Aufgaben —
1) Fasse den Text über den Friedensnobelpreis 1963 in zwei Sätzen zusammen.
2) Nenne alle Jahreszahlen, die im Text über den Friedensnobelpreis 1963 vorkommen.
3) Nimm den Text über den Friedensnobelpreis 1963 nach seinem letzten Satz auf und führe ihn weiter.

Ausgewählter Auszug —
□ □ □ □ □ □ □
Friedensnobelpreis 1963: Internationales Komitee vom Roten Kreuz/Liga der Rot-Kreuz-Gesellschaften

Friedensnobelpreis 1963: Internationales Komitee vom Roten Kreuz/Liga der Rot-Kreuz-Gesellschaften
Friedensnobelpreis 1963: Internationales Komitee vom Roten Kreuz/Liga der Rot-Kreuz-Gesellschaften
 
Das IKRK und die Liga der Rot-Kreuz-Gesellschaften wurden gemeinsam für ihren weltweiten humanitären Einsatz ausgezeichnet.
 
 
Internationales Komitee vom Roten Kreuz (IKRK),1863 in Genf gegründet. Zentrales Organ des Roten Kreuzes, das über die Einhaltung der 1864 beschlossenen und 1929 erweiterten Genfer Konvention wacht und die Arbeit der mittlerweile 114 nationalen Rot-Kreuz-Verbände koordiniert.
 
Liga der Rot-Kreuz-Gesellschaften, 1919 in Genf gegründet als Bund der Gesellschaften Rotes Kreuz, Roter Halbmond und Roter Löwe. Internationale Vereinigung mit eigener Rechtspersönlichkeit und Koordinierungsstelle zwischen dem IKRK und den nationalen Rot-Kreuz-Gesellschaften.
□ □ □ □ □ □ □
Daten —

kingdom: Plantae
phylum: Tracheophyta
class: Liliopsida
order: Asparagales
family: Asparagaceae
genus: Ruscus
□ □ □ □ □ □ □
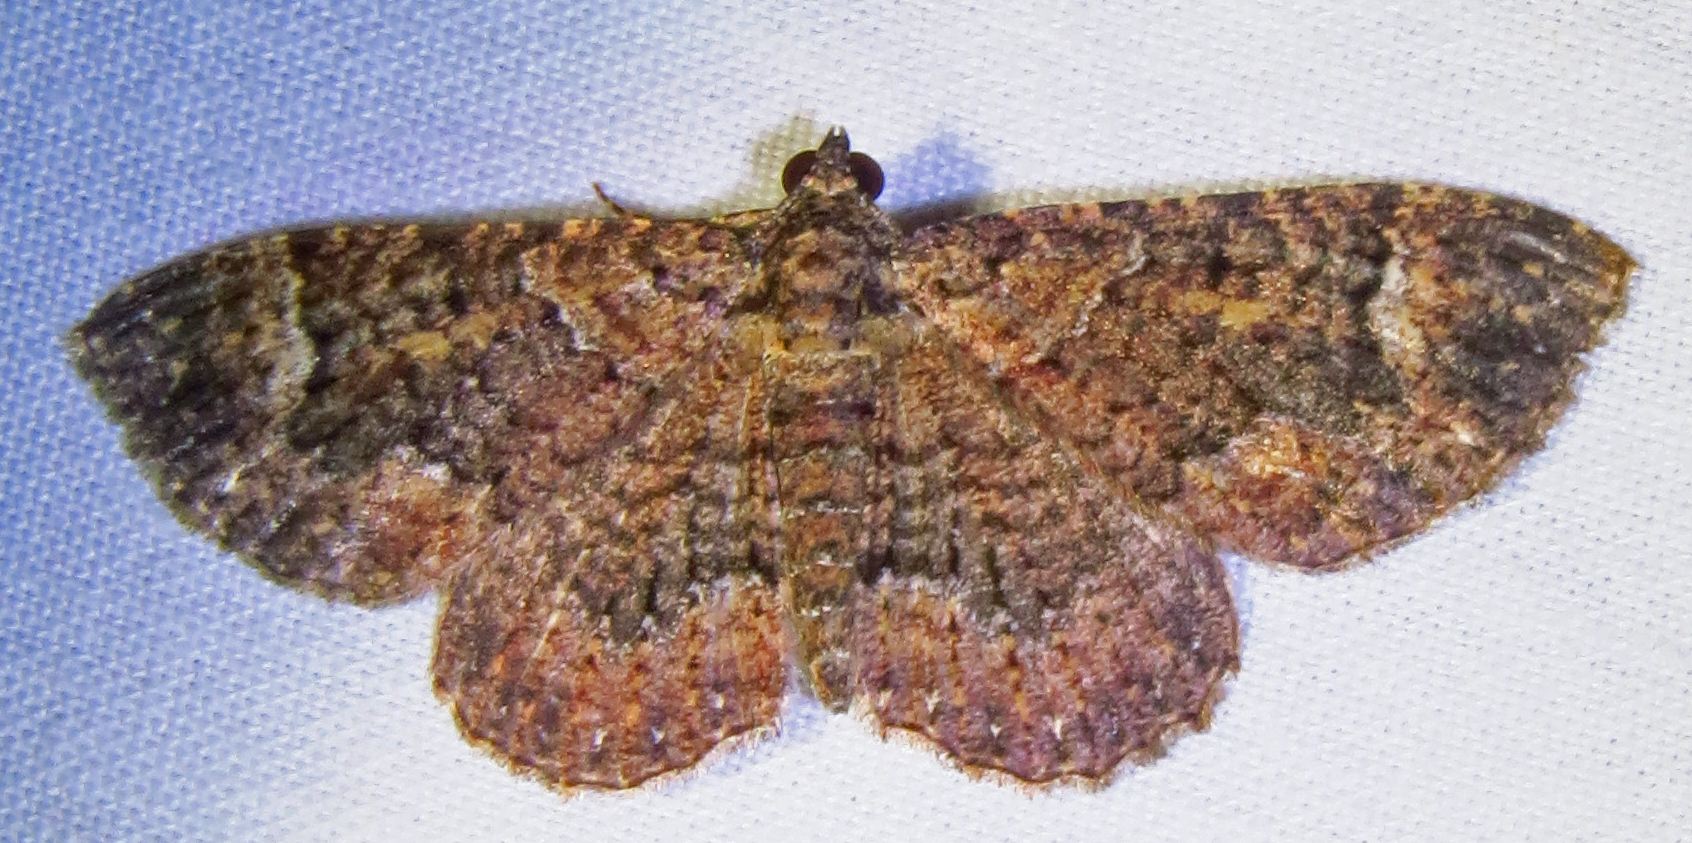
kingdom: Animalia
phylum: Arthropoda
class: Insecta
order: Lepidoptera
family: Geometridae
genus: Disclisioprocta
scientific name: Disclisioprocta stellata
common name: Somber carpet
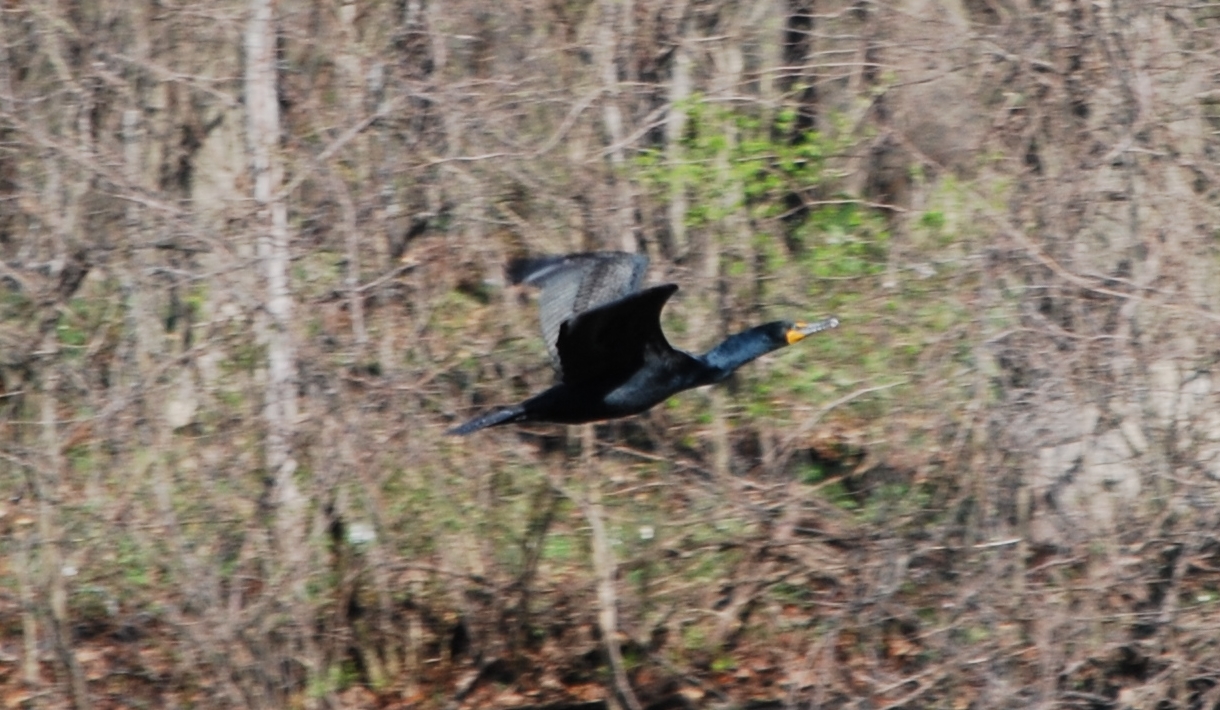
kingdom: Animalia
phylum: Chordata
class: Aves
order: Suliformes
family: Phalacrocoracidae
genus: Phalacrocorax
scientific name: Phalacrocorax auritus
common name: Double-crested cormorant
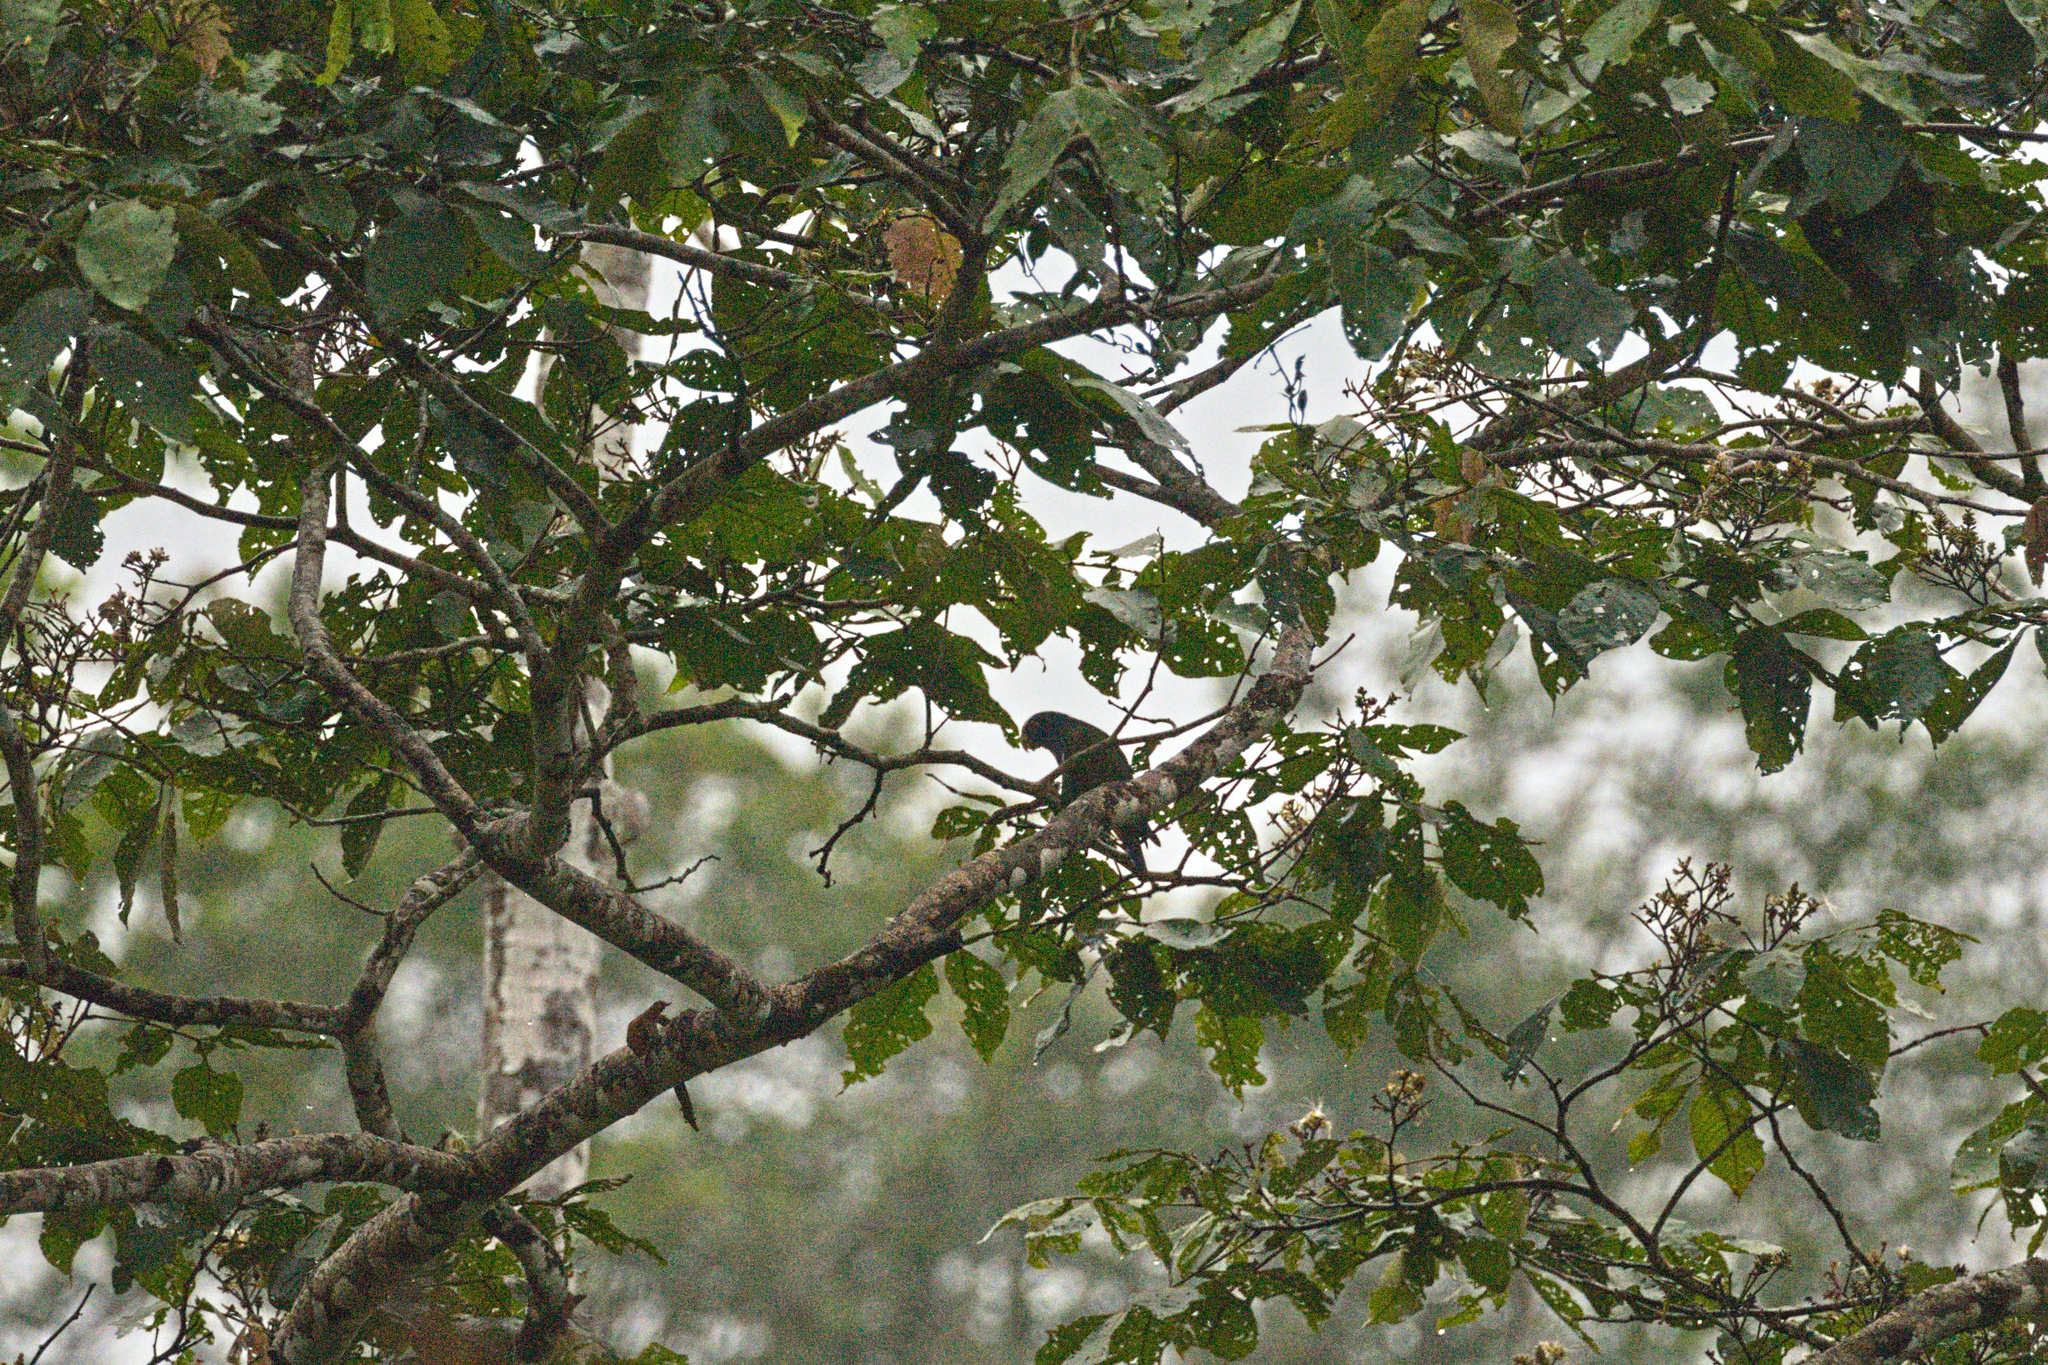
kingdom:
□ □ □ □ □ □ □
Erwartete Antworten —
1) Das Internationale Komitee vom Roten Kreuz und die Liga der Rot-Kreuz-Gesellschaften erhielten 1963 gemeinsam den Friedensnobelpreis für ihren weltweiten humanitären Einsatz. Das 1863 in Genf gegründete IKRK wacht über die Einhaltung der Genfer Konvention und koordiniert die nationalen Rot-Kreuz-Verbände, während die 1919 ebenfalls in Genf gegründete Liga als Koordinierungsstelle zwischen dem IKRK und den nationalen Gesellschaften dient.

2) 1963, 1863, 1864, 1929, 1919

3)
 Würdigung der preisgekrönten Leistung
 
Das IKRK hatte sich bei seiner Gründung durch den Schweizer Henri Dunant (Nobelpreis 1901) vor allem zum Ziel gesetzt, die Schrecken des Kriegs zu lindern. Nach den verheerenden Auswirkungen des Ersten Weltkriegs begann jedoch ein Umdenken in der Organisation: Von nun an setzte sich das IKRK aktiv für die Kriegsvermeidung ein. In einer Dokumentation über den Luftkrieg und den chemischen Krieg belegte das Internationale Komitee 1932, dass das uneingeschränkte Verbot der Bombardierung und der chemischen und bakteriologischen Kriegsführung die einzige Möglichkeit biete, die Zivilbevölkerung vor einigen der größten Kriegsgefahren zu schützen. Die Suche nach entsprechenden Schutzmöglichkeiten machte die Organisation zu einem der Wegbereiter des Zivilschutzes, was ihr gleichzeitig Kritik vonseiten der Friedensbewegung einbrachte, die dem IKRK vorwarf, den Krieg der Zukunft damit erst zu ermöglichen.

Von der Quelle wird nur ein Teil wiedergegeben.